__What needs to be done__
Copy out all of the records, exactly as they appear.

__Source records__
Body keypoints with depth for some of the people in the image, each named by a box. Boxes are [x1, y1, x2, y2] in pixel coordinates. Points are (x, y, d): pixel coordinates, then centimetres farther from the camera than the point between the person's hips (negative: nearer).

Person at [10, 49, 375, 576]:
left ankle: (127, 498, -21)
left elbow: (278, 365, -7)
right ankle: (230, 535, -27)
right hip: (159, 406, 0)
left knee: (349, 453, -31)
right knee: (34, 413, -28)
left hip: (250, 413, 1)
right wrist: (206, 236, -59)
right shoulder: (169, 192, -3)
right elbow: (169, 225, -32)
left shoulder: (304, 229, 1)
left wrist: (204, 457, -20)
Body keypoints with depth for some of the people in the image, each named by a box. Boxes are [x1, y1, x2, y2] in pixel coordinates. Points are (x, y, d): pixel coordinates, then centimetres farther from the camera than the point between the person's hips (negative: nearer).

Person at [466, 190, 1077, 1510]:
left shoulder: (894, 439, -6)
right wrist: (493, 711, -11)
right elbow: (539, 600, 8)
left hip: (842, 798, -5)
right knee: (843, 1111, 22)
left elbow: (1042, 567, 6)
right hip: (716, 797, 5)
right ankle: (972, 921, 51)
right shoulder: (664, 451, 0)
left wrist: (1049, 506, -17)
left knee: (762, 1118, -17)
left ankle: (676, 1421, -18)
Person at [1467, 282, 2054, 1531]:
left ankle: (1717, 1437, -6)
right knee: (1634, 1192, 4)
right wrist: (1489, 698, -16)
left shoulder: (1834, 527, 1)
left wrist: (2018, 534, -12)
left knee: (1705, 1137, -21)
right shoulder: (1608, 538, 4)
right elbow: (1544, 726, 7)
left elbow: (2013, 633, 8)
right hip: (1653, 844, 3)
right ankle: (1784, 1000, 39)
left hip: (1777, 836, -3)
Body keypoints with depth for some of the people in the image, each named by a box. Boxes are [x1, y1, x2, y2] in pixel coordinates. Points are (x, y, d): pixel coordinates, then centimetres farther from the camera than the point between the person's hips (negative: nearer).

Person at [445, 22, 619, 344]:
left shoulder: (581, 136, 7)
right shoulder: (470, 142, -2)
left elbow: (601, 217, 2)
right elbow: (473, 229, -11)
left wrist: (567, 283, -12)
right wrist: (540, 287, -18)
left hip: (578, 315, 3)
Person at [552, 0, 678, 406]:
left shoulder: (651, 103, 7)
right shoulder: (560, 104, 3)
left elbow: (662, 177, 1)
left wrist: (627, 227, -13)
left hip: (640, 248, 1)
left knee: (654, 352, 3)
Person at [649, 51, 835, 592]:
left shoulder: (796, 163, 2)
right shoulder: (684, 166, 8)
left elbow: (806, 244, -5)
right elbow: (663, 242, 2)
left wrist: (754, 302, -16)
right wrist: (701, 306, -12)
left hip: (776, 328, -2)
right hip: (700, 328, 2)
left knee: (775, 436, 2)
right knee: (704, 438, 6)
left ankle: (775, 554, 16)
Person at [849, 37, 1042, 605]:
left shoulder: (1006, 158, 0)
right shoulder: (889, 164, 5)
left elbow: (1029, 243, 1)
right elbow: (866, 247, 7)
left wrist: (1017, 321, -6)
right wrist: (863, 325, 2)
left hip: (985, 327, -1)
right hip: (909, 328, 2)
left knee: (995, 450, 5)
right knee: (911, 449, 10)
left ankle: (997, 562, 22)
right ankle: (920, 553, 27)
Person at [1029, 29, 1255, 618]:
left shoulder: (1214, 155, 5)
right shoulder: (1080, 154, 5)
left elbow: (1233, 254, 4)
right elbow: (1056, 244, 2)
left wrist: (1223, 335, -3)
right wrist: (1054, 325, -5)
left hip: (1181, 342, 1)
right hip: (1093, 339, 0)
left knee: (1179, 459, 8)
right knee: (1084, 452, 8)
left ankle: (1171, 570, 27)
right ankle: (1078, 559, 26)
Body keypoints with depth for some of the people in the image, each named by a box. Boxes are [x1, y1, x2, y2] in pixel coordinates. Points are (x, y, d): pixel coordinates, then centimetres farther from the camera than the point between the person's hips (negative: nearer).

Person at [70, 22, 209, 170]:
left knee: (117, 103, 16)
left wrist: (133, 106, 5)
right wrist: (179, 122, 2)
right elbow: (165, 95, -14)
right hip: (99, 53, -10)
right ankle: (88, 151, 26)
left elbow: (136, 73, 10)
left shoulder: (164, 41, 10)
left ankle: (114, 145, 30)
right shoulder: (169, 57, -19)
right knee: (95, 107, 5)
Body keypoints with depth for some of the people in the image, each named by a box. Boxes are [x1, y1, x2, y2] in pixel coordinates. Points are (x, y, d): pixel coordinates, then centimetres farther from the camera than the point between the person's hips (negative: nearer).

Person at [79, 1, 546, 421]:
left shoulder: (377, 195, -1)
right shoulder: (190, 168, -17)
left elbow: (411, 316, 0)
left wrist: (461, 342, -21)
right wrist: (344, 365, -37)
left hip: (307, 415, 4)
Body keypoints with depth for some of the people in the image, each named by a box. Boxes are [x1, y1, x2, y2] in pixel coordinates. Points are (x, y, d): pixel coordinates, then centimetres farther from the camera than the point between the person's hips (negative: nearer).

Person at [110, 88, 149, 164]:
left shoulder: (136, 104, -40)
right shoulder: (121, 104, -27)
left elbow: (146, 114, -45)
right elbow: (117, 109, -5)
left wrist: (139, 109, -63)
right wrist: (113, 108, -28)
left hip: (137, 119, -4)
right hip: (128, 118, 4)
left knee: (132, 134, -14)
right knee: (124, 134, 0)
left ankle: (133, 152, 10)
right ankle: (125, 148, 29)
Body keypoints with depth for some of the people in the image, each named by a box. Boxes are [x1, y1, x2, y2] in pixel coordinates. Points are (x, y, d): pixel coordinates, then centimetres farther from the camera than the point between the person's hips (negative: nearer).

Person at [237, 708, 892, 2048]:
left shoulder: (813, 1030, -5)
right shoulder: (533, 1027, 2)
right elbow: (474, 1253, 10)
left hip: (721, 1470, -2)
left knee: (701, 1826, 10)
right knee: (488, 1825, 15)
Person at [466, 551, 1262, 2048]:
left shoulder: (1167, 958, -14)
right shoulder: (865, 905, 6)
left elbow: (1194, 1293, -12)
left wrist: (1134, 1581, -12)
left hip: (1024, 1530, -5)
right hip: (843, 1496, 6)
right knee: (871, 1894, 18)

__Answer section__
Body keypoints with depth for some of the people in the image, each named by a box. Boxes are [x1, y1, x2, y2] in pixel coordinates. Points are (x, y, d): pixel coordinates, then centimetres farther from the camera than the point between the person's hips (negative: nearer).

Person at [10, 49, 375, 576]:
left ankle: (127, 498, -21)
left elbow: (278, 365, -7)
right ankle: (230, 535, -27)
right hip: (159, 406, 0)
left knee: (349, 453, -31)
right knee: (34, 413, -28)
left hip: (250, 413, 1)
right wrist: (206, 236, -59)
right shoulder: (169, 192, -3)
right elbow: (169, 225, -32)
left shoulder: (304, 229, 1)
left wrist: (204, 457, -20)
Body keypoints with depth for some of the people in the image, each named by a box. Boxes are [x1, y1, x2, y2] in pixel coordinates. Points are (x, y, d): pixel coordinates, then centimetres farther from the camera than the point between the person's hips (negative: nearer).

Person at [466, 190, 1077, 1510]:
left shoulder: (894, 439, -6)
right wrist: (493, 711, -11)
right elbow: (539, 600, 8)
left hip: (842, 798, -5)
right knee: (843, 1111, 22)
left elbow: (1042, 567, 6)
right hip: (716, 797, 5)
right ankle: (972, 921, 51)
right shoulder: (664, 451, 0)
left wrist: (1049, 506, -17)
left knee: (762, 1118, -17)
left ankle: (676, 1421, -18)
Person at [1467, 282, 2054, 1531]:
left ankle: (1717, 1437, -6)
right knee: (1634, 1192, 4)
right wrist: (1489, 698, -16)
left shoulder: (1834, 527, 1)
left wrist: (2018, 534, -12)
left knee: (1705, 1137, -21)
right shoulder: (1608, 538, 4)
right elbow: (1544, 726, 7)
left elbow: (2013, 633, 8)
right hip: (1653, 844, 3)
right ankle: (1784, 1000, 39)
left hip: (1777, 836, -3)
Body keypoints with depth for some of the people in the image, each named by a box. Boxes are [x1, y1, x2, y2] in pixel coordinates. Points are (x, y, d): pixel coordinates, then centimetres farther from the camera than the point between the person's hips (negative: nearer).

Person at [445, 22, 619, 344]:
left shoulder: (581, 136, 7)
right shoulder: (470, 142, -2)
left elbow: (601, 217, 2)
right elbow: (473, 229, -11)
left wrist: (567, 283, -12)
right wrist: (540, 287, -18)
left hip: (578, 315, 3)
Person at [552, 0, 678, 406]:
left shoulder: (651, 103, 7)
right shoulder: (560, 104, 3)
left elbow: (662, 177, 1)
left wrist: (627, 227, -13)
left hip: (640, 248, 1)
left knee: (654, 352, 3)
Person at [649, 51, 835, 592]:
left shoulder: (796, 163, 2)
right shoulder: (684, 166, 8)
left elbow: (806, 244, -5)
right elbow: (663, 242, 2)
left wrist: (754, 302, -16)
right wrist: (701, 306, -12)
left hip: (776, 328, -2)
right hip: (700, 328, 2)
left knee: (775, 436, 2)
right knee: (704, 438, 6)
left ankle: (775, 554, 16)
Person at [849, 37, 1042, 605]:
left shoulder: (1006, 158, 0)
right shoulder: (889, 164, 5)
left elbow: (1029, 243, 1)
right elbow: (866, 247, 7)
left wrist: (1017, 321, -6)
right wrist: (863, 325, 2)
left hip: (985, 327, -1)
right hip: (909, 328, 2)
left knee: (995, 450, 5)
right knee: (911, 449, 10)
left ankle: (997, 562, 22)
right ankle: (920, 553, 27)
Person at [1029, 29, 1255, 618]:
left shoulder: (1214, 155, 5)
right shoulder: (1080, 154, 5)
left elbow: (1233, 254, 4)
right elbow: (1056, 244, 2)
left wrist: (1223, 335, -3)
right wrist: (1054, 325, -5)
left hip: (1181, 342, 1)
right hip: (1093, 339, 0)
left knee: (1179, 459, 8)
right knee: (1084, 452, 8)
left ankle: (1171, 570, 27)
right ankle: (1078, 559, 26)
Body keypoints with depth for some of the people in the image, each named by a box. Boxes are [x1, y1, x2, y2] in pixel coordinates. Points are (x, y, d): pixel coordinates, then centimetres farther from the camera than the point between the person's hips (negative: nearer).

Person at [70, 22, 209, 170]:
left knee: (117, 103, 16)
left wrist: (133, 106, 5)
right wrist: (179, 122, 2)
right elbow: (165, 95, -14)
right hip: (99, 53, -10)
right ankle: (88, 151, 26)
left elbow: (136, 73, 10)
left shoulder: (164, 41, 10)
left ankle: (114, 145, 30)
right shoulder: (169, 57, -19)
right knee: (95, 107, 5)
Body keypoints with depth for some of the people in the image, each named by a box. Boxes are [x1, y1, x2, y2] in pixel coordinates. Points are (x, y, d): pixel coordinates, then centimetres farther from the camera than the point between the person's hips (negative: nearer).

Person at [79, 1, 546, 421]:
left shoulder: (377, 195, -1)
right shoulder: (190, 168, -17)
left elbow: (411, 316, 0)
left wrist: (461, 342, -21)
right wrist: (344, 365, -37)
left hip: (307, 415, 4)
Body keypoints with depth for some of the people in the image, each named by a box. Boxes are [x1, y1, x2, y2] in pixel coordinates. Points are (x, y, d): pixel coordinates, then centimetres farther from the camera than the point between the person's hips (negative: nearer).

Person at [110, 88, 149, 164]:
left shoulder: (136, 104, -40)
right shoulder: (121, 104, -27)
left elbow: (146, 114, -45)
right elbow: (117, 109, -5)
left wrist: (139, 109, -63)
right wrist: (113, 108, -28)
left hip: (137, 119, -4)
right hip: (128, 118, 4)
left knee: (132, 134, -14)
right knee: (124, 134, 0)
left ankle: (133, 152, 10)
right ankle: (125, 148, 29)
Body keypoints with depth for some of the people in the image, each named by a box. Boxes are [x1, y1, x2, y2] in pixel coordinates. Points are (x, y, d): pixel coordinates, then centimetres farther from the camera than the point between the person's hips (negative: nearer).

Person at [237, 708, 892, 2048]:
left shoulder: (813, 1030, -5)
right shoulder: (533, 1027, 2)
right elbow: (474, 1253, 10)
left hip: (721, 1470, -2)
left knee: (701, 1826, 10)
right knee: (488, 1825, 15)
Person at [466, 551, 1262, 2048]:
left shoulder: (1167, 958, -14)
right shoulder: (865, 905, 6)
left elbow: (1194, 1293, -12)
left wrist: (1134, 1581, -12)
left hip: (1024, 1530, -5)
right hip: (843, 1496, 6)
right knee: (871, 1894, 18)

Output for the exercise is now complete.